*** Opening Supplied passage ***
I'm sure we can figure this out for you. What I would like to see is a picture, with the switches (not wired ) so you can pull the electrical wires out of the box, just extend them out and bend them up or down in their respective corners, with the exception of the white wires. Just the black wires. In your description, just mention which one is the "hot" wire (i.e - upper right, lower left, same for black wire going to fan and black wire going to light.) Its too crowded in the current pics to determine what wires are coming from where. If I am unclear, or you need more specifics, post a response. This shouldn't be that complicated of a swap for you, so if you don't mind, take some more pics, preferably one straight at the box, after wires extended out - and we'll help you complete this task.


----------



## 300zx (May 24, 2009)

:no:


fltdek said:


> Kripes,
> 
> I'm sure we can figure this out for you. What I would like to see is a picture, with the switches (not wired ) so you can pull the electrical wires out of the box, just extend them out and bend them up or down in their respective corners, with the exception of the white wires. Just the black wires. In your description, just mention which one is the "hot" wire (i.e - upper right, lower left, same for black wire going to fan and black wire going to light.) Its too crowded in the current pics to determine what wires are coming from where. If I am unclear, or you need more specifics, post a response. This shouldn't be that complicated of a swap for you, so if you don't mind, take some more pics, preferably one straight at the box, after wires extended out - and we'll help you complete this task.


Sad to say but everyone here has said the feed(hot) dosn't go to the blue wire.Also there is a diagram has been posted 3 times and its the right one go to the site you list and this is the diagram I f you can't figure that out we can't help you anymore YOU NEED TO CALL AN ELECTRICIAN!!!!! http://www.smarthome.com/1122W/Levit...6124H-W/p.aspx


----------



## kripes (Oct 8, 2009)

Okay I did as you asked. Only the lower right wire is hot. I guess I have my multimeter to the wrong setting because the needle never moved on it. But I also have a little line tester meant for power outlets with a light on it, and that worked.


----------



## kripes (Oct 8, 2009)

Hey 300zx you don't have to be that way. If you read my posts you'd discover I have a 5A, not the 20A you depicted so there are different wires. You would also discover that I have tried to connect the blue to the hot wire, and then to the neutral wire, both with the same effect.


----------



## 300zx (May 24, 2009)

You have 4 Black Wires there are two off them hot 120 volt ? or just one


----------



## kripes (Oct 8, 2009)

I tested them all twice and only the lower right one is hot. I can't tell you if it's 120 volt because the multimeter didn't work. I have it set to 250 ACV.

Also, what's a good site to learn more about these fundamentals?


----------



## 300zx (May 24, 2009)

You have an extra wire i think i might be a feed through to other devices do you remember how it was hooked up That is 12-2 or 14-2 wire ?
*** Closing Supplied passage ***
*** Opening Extracted data ***
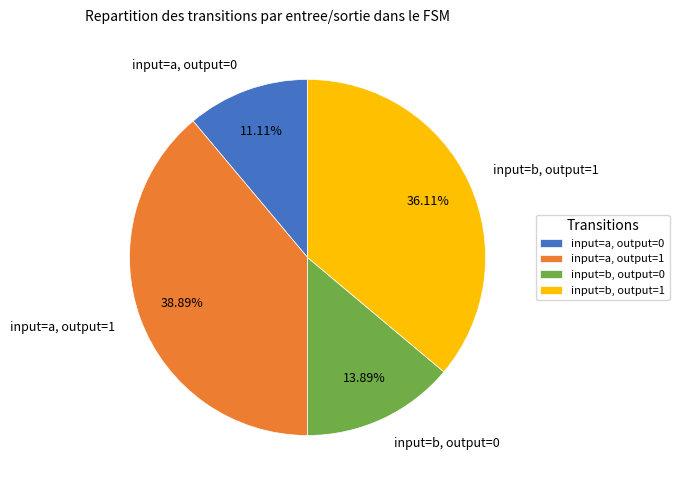

Do input=b, output=0 and input=a, output=0 together represent more than half of the pie?

No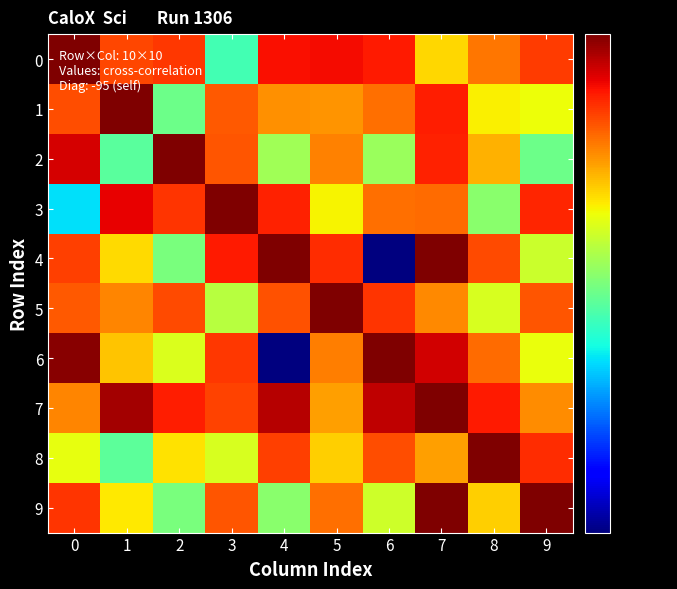

Which series has the widest spread of values?

6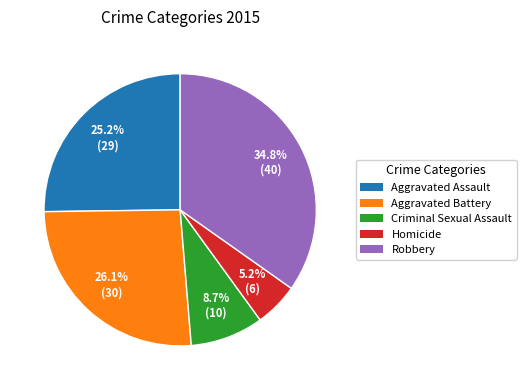

Does Homicide account for over 50% of the chart?

No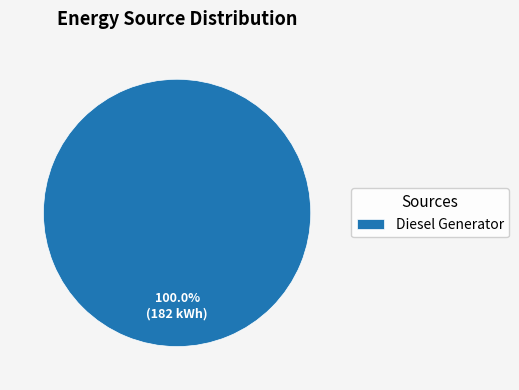

Is there a majority slice in this chart?

Yes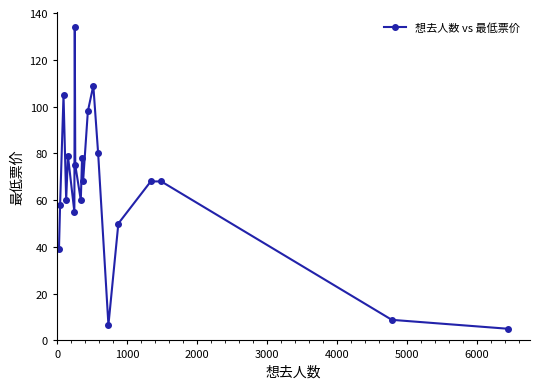

Reading left to right, extract all data points from this chart.

39.0	58.0	105.0	60.0	79.0	55.0	134.1	75.0	60.0	78.0	68.0	98.0	109.0	80.0	6.6	50.0	68.0	68.0	8.8	5.0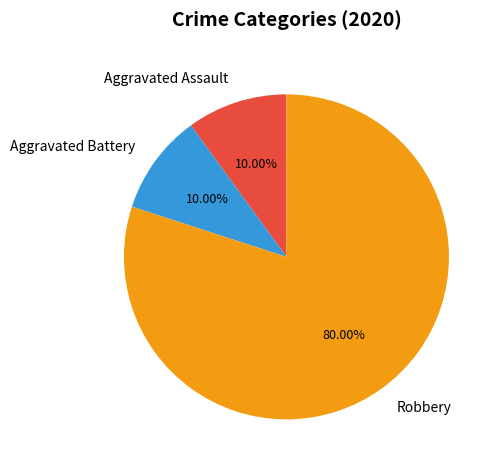

To the nearest percent, what is the average slice percentage?

33%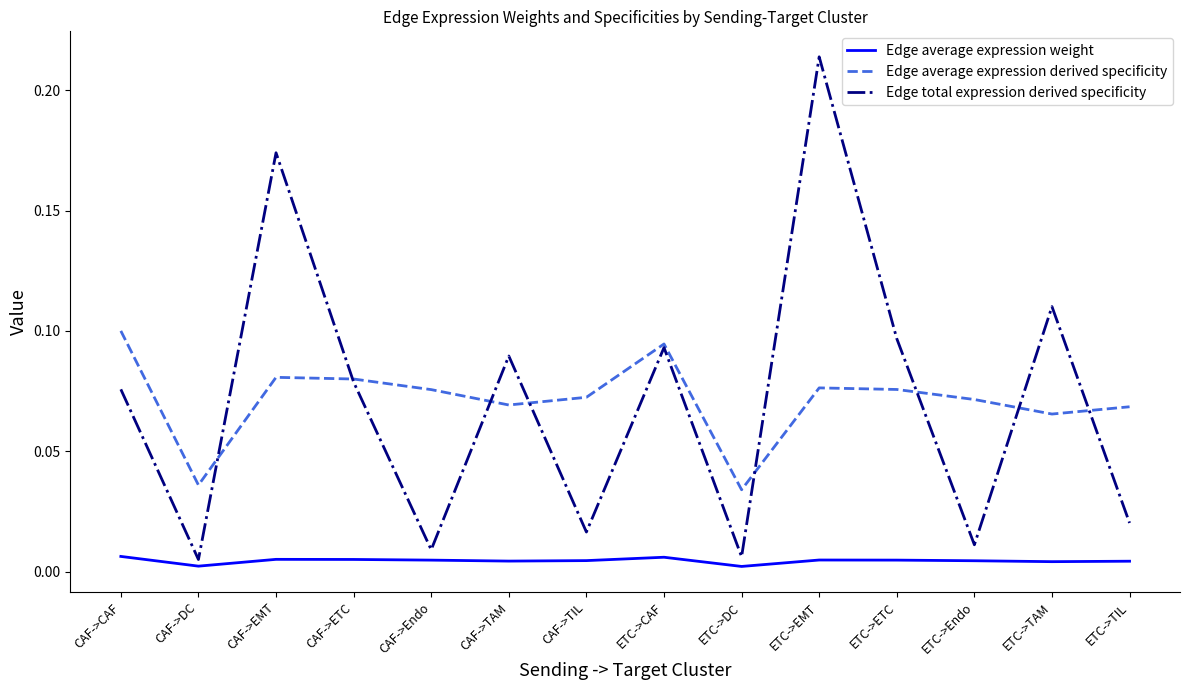

What are all the series names shown in the legend?

Edge average expression weight, Edge average expression derived specificity, Edge total expression derived specificity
*** Closing Extracted data ***
What this task involves
Revise the wiring forum thread from "I tested them" up to and including "about these fundamentals?", writing that part out again with "multimeter" replaced by "voltmeter".

Finished exercise
I tested them all twice and only the lower right one is hot. I can't tell you if it's 120 volt because the voltmeter didn't work. I have it set to 250 ACV.

Also, what's a good site to learn more about these fundamentals?